As another example, a recent study found that coral reefs are actually doing better, and are more resilient in the face of warming seas and acidification, than scientists had thought.

Although conservationists face many challenges in protecting endangered species and their habitat, the actual issues they face are more varied and subtle than a single number of index can convey, says Pimm.

Such reports may be more about trying to grab attention and raise money than sound science, he says.

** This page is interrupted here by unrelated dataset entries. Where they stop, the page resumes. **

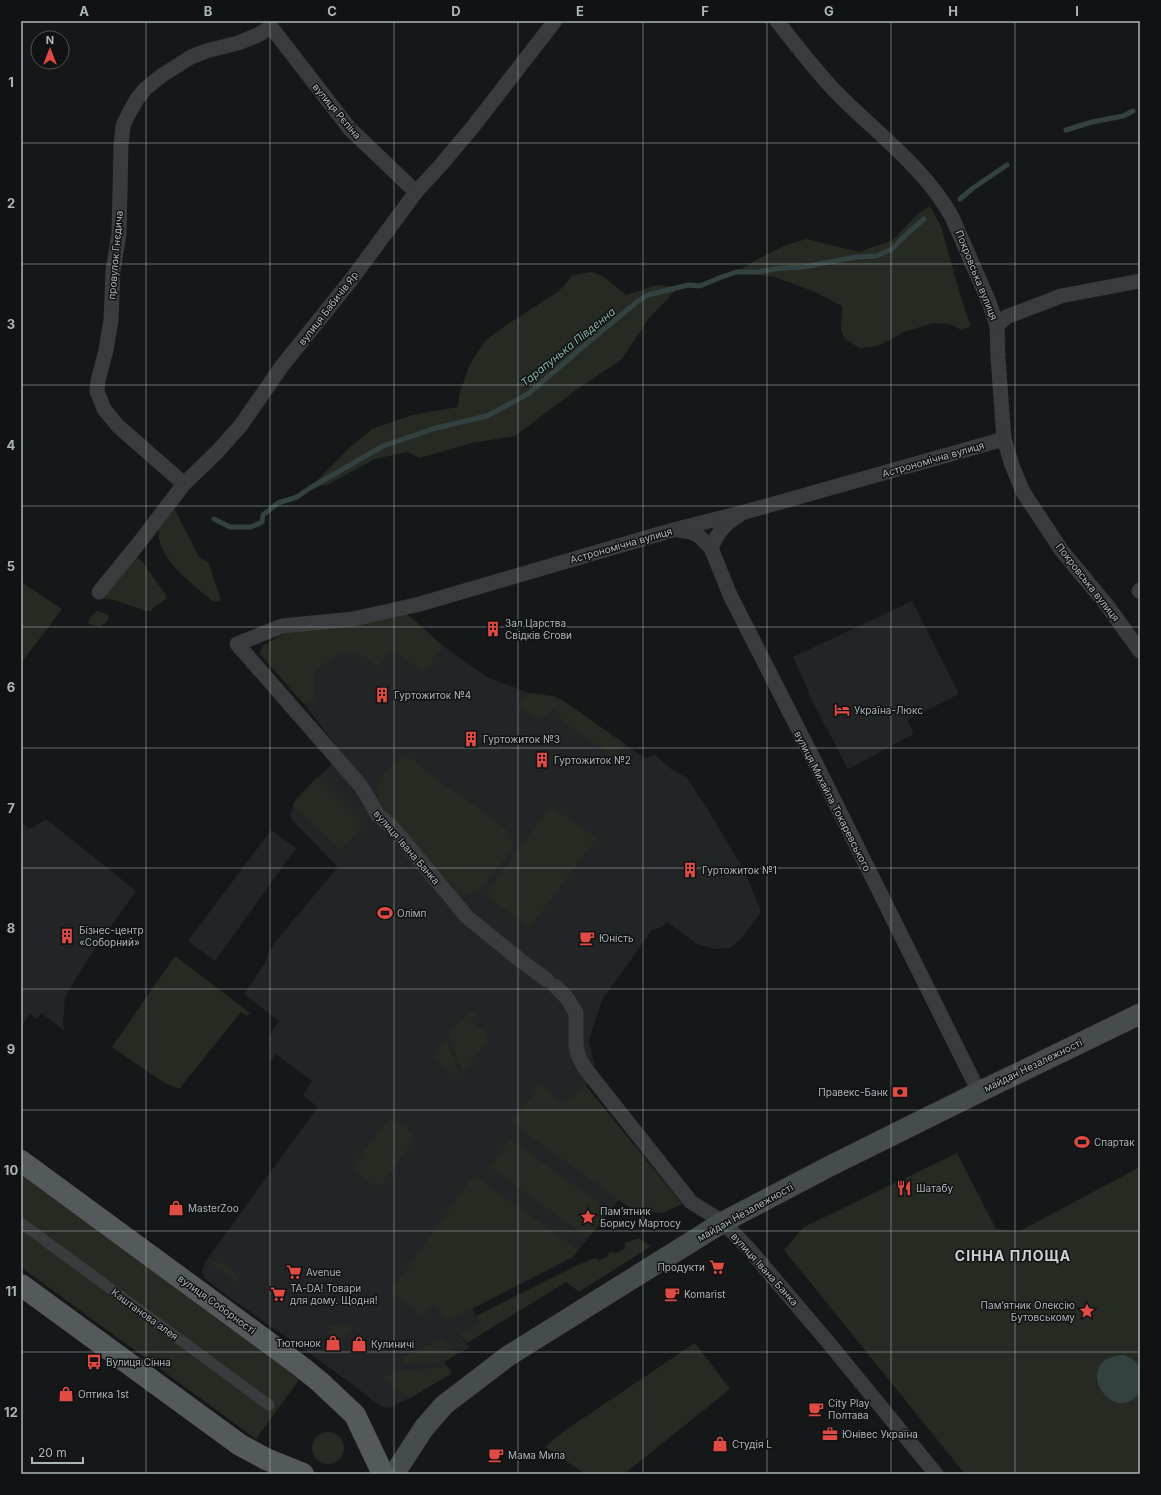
<svg xmlns="http://www.w3.org/2000/svg" width="1161" height="1495" font-family="Inter,sans-serif">
	<style>
		.built { fill: #222425 }
		.green { fill: #272a23 }
		.water { fill: #334240 }
		.lines { fill: none; stroke-linecap: round; stroke-linejoin: round }
		.stream { stroke: #334240; stroke-width: 5 }
		.pedestrian { stroke: #383c3d; stroke-width: 11 }
		.minor { stroke: #383c3d; stroke-width: 15 }
		.secondary { stroke: #464c4d; stroke-width: 21 }
		.primary { stroke: #545a5c; stroke-width: 22 }
		.grid { fill: none; stroke: #aab6b7; stroke-width: 1; stroke-opacity: 0.55 }
		.labels { text-anchor: middle; dominant-baseline: central; stroke-width: 3; stroke-linejoin: round; paint-order: stroke }
		.street-label { font-size: 10px; fill: #aab6b7; stroke: #111213 }
		.poi-label { font-size: 10px; fill: #aab6b7; stroke: #111213; text-anchor: start }
		.water-label { font-size: 11px; font-style: italic; fill: #84afa8; stroke: #111213 }
		.district-label { font-size: 14px; font-weight: bold; letter-spacing: 1px; fill: #cad2d3; stroke: #111213 }
		.neatline { fill: none; stroke: #aab6b7; stroke-width: 1.5 }
		.grid-label { font-size: 13px; text-anchor: middle; font-weight: bold; fill: #aab6b7 }
	</style>
	<rect width="100%" height="100%" fill="#161718"/>
	<g class="built">
		<path d="M912,601L959,694L907,720L914,734L848,769L808,693L809,692L793,657Z"/>
		<path d="M413,619L443,646L487,677L529,693L553,696L562,700L574,708L644,758L655,755L671,769L687,778L708,810L745,872L761,912L742,938L730,948L714,949L697,944L667,922L662,927L652,930L602,1000L589,1040L594,1064L586,1086L649,1164L610,1211L573,1257L473,1308L479,1324L459,1335L470,1347L444,1362L452,1373L410,1398L389,1408L383,1407L373,1401L369,1397L308,1352L229,1297L204,1278L202,1271L205,1262L318,1107L303,1095L312,1081L276,1054L270,1062L269,1036L279,1021L244,994L267,960V956L276,941L338,867L292,820L290,815L295,801L334,762L335,744L304,704L260,654V651L264,645Z"/>
		<path d="M46,819L136,891L89,957L65,997L63,1023L64,1030L41,1013L37,1019L30,1014L21,1026V823L30,829Z"/>
		<path d="M271,830L296,848L215,961L188,941Z"/>
	</g>
	<g class="green">
		<path d="M930,206L941,226L961,298L971,326L961,330L950,324L933,323L904,332L878,346L860,348L845,339L841,330L842,306L815,292L775,277L737,272L758,259L784,246L806,239L859,252L893,240L917,214Z"/>
		<path d="M592,272L604,277L626,295L657,285L679,287L649,318L621,360L576,390L515,436L472,443L420,458L407,452L375,459L327,485L310,488L348,449L372,429L412,415L458,407L459,395L470,364L485,341L502,328L559,291L573,275Z"/>
		<path d="M172,504L199,557L208,562L221,600L214,602C196,587 150,554 160,526C162,518 168,511 172,504Z"/>
		<path d="M135,557L141,560L166,595V599L154,607L151,611H145L115,600L106,599L101,596Z"/>
		<path d="M21,582L62,609L21,663Z"/>
		<path d="M97,611L109,615L107,622L99,627L88,623L91,616Z"/>
		<path d="M406,613L443,646L424,672L391,649L378,667C371,663 362,654 354,652C343,650 325,663 317,669L315,676V701L304,704L260,654V651L264,645L285,633Z"/>
		<path d="M529,693L553,696L562,700L625,744L615,757L568,726L554,709L539,720L518,706Z"/>
		<path d="M404,757C414,757 419,766 426,771C440,783 455,792 470,802C482,811 495,821 507,830L512,839L513,848L480,890L470,894H462L456,890L397,824C370,801 372,775 404,757Z"/>
		<path d="M317,777L364,824L341,850L293,805L295,801Z"/>
		<path d="M551,806L597,838L530,927L485,895Z"/>
		<path d="M175,956L250,1013L247,1016L241,1012L179,1089L163,1082L112,1047Z"/>
		<path d="M472,1010L477,1014L471,1021L488,1034L486,1042L464,1072L462,1071L448,1033L462,1021Z"/>
		<path d="M446,1039L459,1073L458,1075L452,1073L435,1060L436,1052Z"/>
		<path d="M541,1084L562,1104L586,1086L682,1204L663,1213L634,1211L512,1123Z"/>
		<path d="M389,1119C394,1119 409,1129 412,1134C413,1136 413,1139 413,1141L382,1184L373,1185L355,1171L354,1164Z"/>
		<path d="M510,1139L610,1211L588,1238L490,1167Z"/>
		<path d="M957,1153L996,1229L1020,1231L1140,1167V1474H965L784,1250L804,1227Z"/>
		<path d="M21,1174L300,1378L256,1439L21,1267Z"/>
		<path d="M474,1175L578,1250L573,1257L448,1321L433,1304L424,1316L390,1292Z"/>
		<path d="M638,1238L651,1246L579,1292L566,1282L467,1343L459,1334L479,1324L476,1316L575,1266L595,1258L599,1260L607,1257L608,1255L610,1252L616,1253L625,1249V1243Z"/>
		<path d="M214,1262C228,1262 237,1273 241,1285L228,1276V1274L217,1267L216,1268L211,1264Z"/>
		<path d="M337,1325H348L352,1329L343,1340L338,1336L335,1338L328,1334L327,1327Z"/>
		<path d="M443,1338L456,1355L444,1362L405,1364L402,1358Z"/>
		<path d="M695,1343L730,1389L624,1474H585L545,1447L564,1431Z"/>
		<path d="M448,1367L452,1373L410,1398L397,1389L384,1377L403,1370Z"/>
		<circle cx="328" cy="1448" r="16"/>
	</g>
	<path class="water" d="M1123,1355L1131,1358L1140,1366V1392C1113,1430 1068,1359 1123,1355Z"/>
	<g class="lines">
		<g class="stream">
			<path d="M1066,130L1092,122L1123,116L1133,111"/>
			<path d="M960,199L973,188L1007,165"/>
			<path d="M214,519L230,527H251L262,522L263,515L278,503L297,497L310,488L383,446L436,428L487,416L528,394L585,345L638,301L648,295L688,285L700,286L719,278L736,272H757L782,268L803,267L856,257L876,256L892,249L908,233L924,219"/>
		</g>
		<path class="pedestrian" d="M21,1223L269,1405"/>
		<g class="minor">
			<path d="M270,21L271,27L350,129L416,192"/>
			<path d="M777,21C796,45 815,70 836,92C875,132 924,167 952,217L989,302L997,326L998,358L1004,439L1012,465L1023,492L1062,551L1106,604L1140,651"/>
			<path d="M997,326L1006,317L1061,296L1140,281"/>
			<path d="M184,484L118,426L104,409L97,391L98,381L106,350L111,320L113,271L119,234L121,146L123,126L128,115L137,99L145,89L161,76L191,57L206,51L238,43L258,35L271,27"/>
			<path d="M679,530L691,532L698,535L711,548L730,595L817,766L979,1092"/>
			<path d="M711,548C717,534 724,524 738,516"/>
			<path d="M1139,591L1140,590"/>
			<path d="M99,592L139,543L184,484L218,451L241,425L282,366L351,280L416,192L440,166L472,128L555,21"/>
			<path d="M547,980L520,960L467,917L393,828L378,815L361,786L237,644L282,626L353,619L420,604L673,530L745,512L1004,439"/>
			<path d="M555,986L567,998L576,1013V1046L578,1055L584,1067L691,1202L723,1222L749,1249L828,1342L936,1474"/>
		</g>
		<path class="secondary" d="M394,1474L424,1428L444,1405L508,1356L723,1222L830,1166L979,1092L1140,1014"/>
		<g class="primary">
			<path d="M21,1161L299,1365L320,1382L355,1415L383,1474"/>
			<path d="M21,1285L240,1445L266,1459L303,1474"/>
		</g>
	</g>
	<path class="grid" d="M146,21V1474M270,21V1474M394,21V1474M518,21V1474M643,21V1474M767,21V1474M891,21V1474M1015,21V1474M21,143H1140M21,264H1140M21,385H1140M21,506H1140M21,627H1140M21,748H1140M21,868H1140M21,989H1140M21,1110H1140M21,1231H1140M21,1352H1140"/>
	<defs>
		<g id="building-bare" transform="scale(1.2)"><path d="M-4-6H4V6H1V3H-1V6H-4ZM-2.5-4.3h1.7v1.8h-1.7ZM.8-4.3h1.7v1.8H.8ZM-2.5-1h1.7V.8h-1.7ZM.8-1h1.7V.8H.8Z" fill="#e24b44" stroke="#111213" stroke-width="2.5" paint-order="stroke"/></g>
		<g id="hotel-bare" transform="scale(1.2)"><path d="M-6-4.5h1.5V1H6V5H4.5V3h-9V5H-6ZM-4 0a1.8 1.8 0 1 1 3.6 0ZM.5 0V-2.5h3Q6-2.5 6 0Z" fill="#e24b44" stroke="#111213" stroke-width="2.5" paint-order="stroke"/></g>
		<g id="stadium-bare" transform="scale(1.2)"><path d="M0-5a6.5 5 0 1 0 0 10a6.5 5 0 1 0 0-10ZM-3.5-1.8h7v3.6h-7Z" fill="#e24b44" stroke="#111213" stroke-width="2.5" paint-order="stroke"/></g>
		<g id="cafe-bare" transform="scale(1.2)"><path d="M-5.5-4.5H6V0H3Q3 3.5 0 3.5H-2.5Q-5.5 3.5-5.5 0ZM3-3.2v2h1.7v-2ZM-6 4.5H4V6H-6Z" fill="#e24b44" stroke="#111213" stroke-width="2.5" paint-order="stroke"/></g>
		<g id="bank-bare" transform="scale(1.2)"><path d="M-6-4H6V4H-6ZM0-2.3a2.3 2.3 0 1 0 0 4.6a2.3 2.3 0 1 0 0-4.6Z" fill="#e24b44" stroke="#111213" stroke-width="2.5" paint-order="stroke"/></g>
		<g id="restaurant-bare" transform="scale(1.2)"><path d="M-5-6h1v4h1v-4h1v4h1v-4h1v5L-1.5 .5V6h-2V.5L-5-1ZM5-6V6H3V1.5H1.5Q1.5-4 5-6Z" fill="#e24b44" stroke="#111213" stroke-width="2.5" paint-order="stroke"/></g>
		<g id="shop-bare" transform="scale(1.2)"><path d="M-5-2.5h2.3a2.7 3.5 0 0 1 5.4 0H5L5.5 6h-11ZM-1.5-2.5h3a1.5 2.3 0 0 0-3 0Z" fill="#e24b44" stroke="#111213" stroke-width="2.5" paint-order="stroke"/></g>
		<g id="sight-bare" transform="scale(1.2)"><path d="M0-6L1.8-2.2L6-1.7L2.9 1.2L3.7 5.4L0 3.3L-3.7 5.4L-2.9 1.2L-6-1.7L-1.8-2.2Z" fill="#e24b44" stroke="#111213" stroke-width="2.5" paint-order="stroke"/></g>
		<g id="supermarket-bare" transform="scale(1.2)"><path d="M-6-5.5h2.5l.6 2H6L4.5 2H-2.5L-4.4-4H-6ZM-1.5 3.2a1.3 1.3 0 1 0 .1 0ZM3 3.2a1.3 1.3 0 1 0 .1 0Z" fill="#e24b44" stroke="#111213" stroke-width="2.5" paint-order="stroke"/></g>
		<g id="bus-bare" transform="scale(1.2)"><path d="M-5-6H5V4H4V6H2V4H-2V6H-4V4H-5ZM-3.5-4V0h7V-4ZM-3.5 1.2v1.5H-2V1.2ZM2 1.2v1.5H3.5V1.2Z" fill="#e24b44" stroke="#111213" stroke-width="2.5" paint-order="stroke"/></g>
		<g id="office-bare" transform="scale(1.2)"><path d="M-6-3h4V-5.5h4V-3h4V5H-6ZM-1-4.5V-3h2v-1.5ZM-6 0V1H6V0Z" fill="#e24b44" stroke="#111213" stroke-width="2.5" paint-order="stroke"/></g>
	</defs>
	<g fill-rule="evenodd">
		<use href="#building-bare" x="493" y="629"/>
		<use href="#building-bare" x="382" y="695"/>
		<use href="#hotel-bare" x="842" y="710"/>
		<use href="#building-bare" x="471" y="739"/>
		<use href="#building-bare" x="542" y="760"/>
		<use href="#building-bare" x="690" y="870"/>
		<use href="#stadium-bare" x="385" y="913"/>
		<use href="#building-bare" x="67" y="936"/>
		<use href="#cafe-bare" x="587" y="938"/>
		<use href="#bank-bare" x="900" y="1092"/>
		<use href="#stadium-bare" x="1082" y="1142"/>
		<use href="#restaurant-bare" x="904" y="1188"/>
		<use href="#shop-bare" x="176" y="1208"/>
		<use href="#sight-bare" x="588" y="1217"/>
		<use href="#supermarket-bare" x="717" y="1267"/>
		<use href="#supermarket-bare" x="294" y="1272"/>
		<use href="#supermarket-bare" x="278" y="1294"/>
		<use href="#cafe-bare" x="672" y="1294"/>
		<use href="#sight-bare" x="1087" y="1311"/>
		<use href="#shop-bare" x="333" y="1343"/>
		<use href="#shop-bare" x="359" y="1344"/>
		<use href="#bus-bare" x="94" y="1362"/>
		<use href="#shop-bare" x="66" y="1394"/>
		<use href="#cafe-bare" x="816" y="1409"/>
		<use href="#office-bare" x="830" y="1434"/>
		<use href="#shop-bare" x="720" y="1444"/>
		<use href="#cafe-bare" x="496" y="1455"/>
	</g>
	<g class="labels">
		<g class="street-label">
			<text transform="translate(337 111) rotate(50)">вулиця Рєпіна</text>
			<text transform="translate(115 255) rotate(-85)">провулок Гнєдича</text>
			<text transform="translate(977 275) rotate(68)">Покровська вулиця</text>
			<text transform="translate(328 308) rotate(-52)">вулиця Бабичів Яр</text>
			<text transform="translate(933 459) rotate(-16)">Астрономічна вулиця</text>
			<text transform="translate(621 545) rotate(-16)">Астрономічна вулиця</text>
			<text transform="translate(1088 582) rotate(52)">Покровська вулиця</text>
			<text transform="translate(833 801) rotate(63)">вулиця Михайла Токаревського</text>
			<text transform="translate(407 847) rotate(49)">вулиця Івана Банка</text>
			<text transform="translate(1033 1065) rotate(-26)">майдан Незалежності</text>
			<text transform="translate(745 1212) rotate(-29)">майдан Незалежності</text>
			<text transform="translate(765 1269) rotate(48)">вулиця Івана Банка</text>
			<text transform="translate(217 1304) rotate(36)">вулиця Соборності</text>
			<text transform="translate(145 1314) rotate(36)">Каштанова алея</text>
		</g>
		<g class="poi-label">
			<text x="505" y="623">Зал Царства<tspan x="505" dy="12">Свідків Єгови</tspan></text>
			<text x="394" y="695">Гуртожиток №4</text>
			<text x="854" y="710">Україна-Люкс</text>
			<text x="483" y="739">Гуртожиток №3</text>
			<text x="554" y="760">Гуртожиток №2</text>
			<text x="702" y="870">Гуртожиток №1</text>
			<text x="397" y="913">Олімп</text>
			<text x="79" y="930">Бізнес-центр<tspan x="79" dy="12">«Соборний»</tspan></text>
			<text x="599" y="938">Юність</text>
			<text x="888" y="1092" text-anchor="end">Правекс-Банк</text>
			<text x="1094" y="1142">Спартак</text>
			<text x="916" y="1188">Шатабу</text>
			<text x="188" y="1208">MasterZoo</text>
			<text x="600" y="1211">Пам’ятник<tspan x="600" dy="12">Борису Мартосу</tspan></text>
			<text x="705" y="1267" text-anchor="end">Продукти</text>
			<text x="306" y="1272">Avenue</text>
			<text x="290" y="1288">TA-DA! Товари<tspan x="290" dy="12">для дому. Щодня!</tspan></text>
			<text x="684" y="1294">Komarist</text>
			<text x="1075" y="1305" text-anchor="end">Пам’ятник Олексію<tspan x="1075" dy="12">Бутовському</tspan></text>
			<text x="321" y="1343" text-anchor="end">Тютюнок</text>
			<text x="371" y="1344">Кулиничі</text>
			<text x="106" y="1362">Вулиця Сінна</text>
			<text x="78" y="1394">Оптика 1st</text>
			<text x="828" y="1403">City Play<tspan x="828" dy="12">Полтава</tspan></text>
			<text x="842" y="1434">Юнівес Україна</text>
			<text x="732" y="1444">Студія L</text>
			<text x="508" y="1455">Мама Мила</text>
		</g>
		<g class="water-label">
			<text transform="translate(568 347) rotate(-39)">Тарапунька Південна</text>
		</g>
		<g class="district-label">
			<text x="1013" y="1255">СІННА ПЛОЩА</text>
		</g>
	</g>
	<rect width="1161" height="1495" fill="none" stroke="#111213" stroke-width="44"/>
	<g transform="translate(50 50)"><circle r="19" fill="#111213" stroke="#4e5455"/>
	<path d="M0-3L7 15L0 10L-7 15Z" fill="#e24b44"/>
	<text y="-6" font-size="11" font-weight="bold" text-anchor="middle" fill="#aab6b7">N</text>
	</g>
	<path d="M32 1457v6h51v-6" fill="none" stroke="#aab6b7" stroke-width="2"/>
	<text x="38" y="1457" font-size="12" fill="#aab6b7" stroke="#111213" stroke-width="3" paint-order="stroke">20 m</text>
	<rect x="22" y="22" width="1117" height="1451" class="neatline"/>
	<g class="grid-label">
		<text x="84" y="16">A</text>
		<text x="208" y="16">B</text>
		<text x="332" y="16">C</text>
		<text x="456" y="16">D</text>
		<text x="580" y="16">E</text>
		<text x="705" y="16">F</text>
		<text x="829" y="16">G</text>
		<text x="953" y="16">H</text>
		<text x="1077" y="16">I</text>
		<text x="11" y="87">1</text>
		<text x="11" y="208">2</text>
		<text x="11" y="329">3</text>
		<text x="11" y="450">4</text>
		<text x="11" y="571">5</text>
		<text x="11" y="692">6</text>
		<text x="11" y="813">7</text>
		<text x="11" y="933">8</text>
		<text x="11" y="1054">9</text>
		<text x="11" y="1175">10</text>
		<text x="11" y="1296">11</text>
		<text x="11" y="1417">12</text>
	</g>
</svg>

Conservation biologist Luke Dollar, who leads National Geographic's Big Cats Initiative, says he agrees with Pimm's assessment of the Living Planet Index. "That said, there's no question that a great number of populations of myriad species are in substantial decline, and will continue to demand ever-increasing efforts to stem their loss and protect the systems of which they are a part," says Dollar.

"The need for self-awareness and proactive measures to mitigate our ever-increasing impact on wildlife has also never been greater," says Dollar.

This story was updated at 6:30 pm ET with comments from Luke Dollar.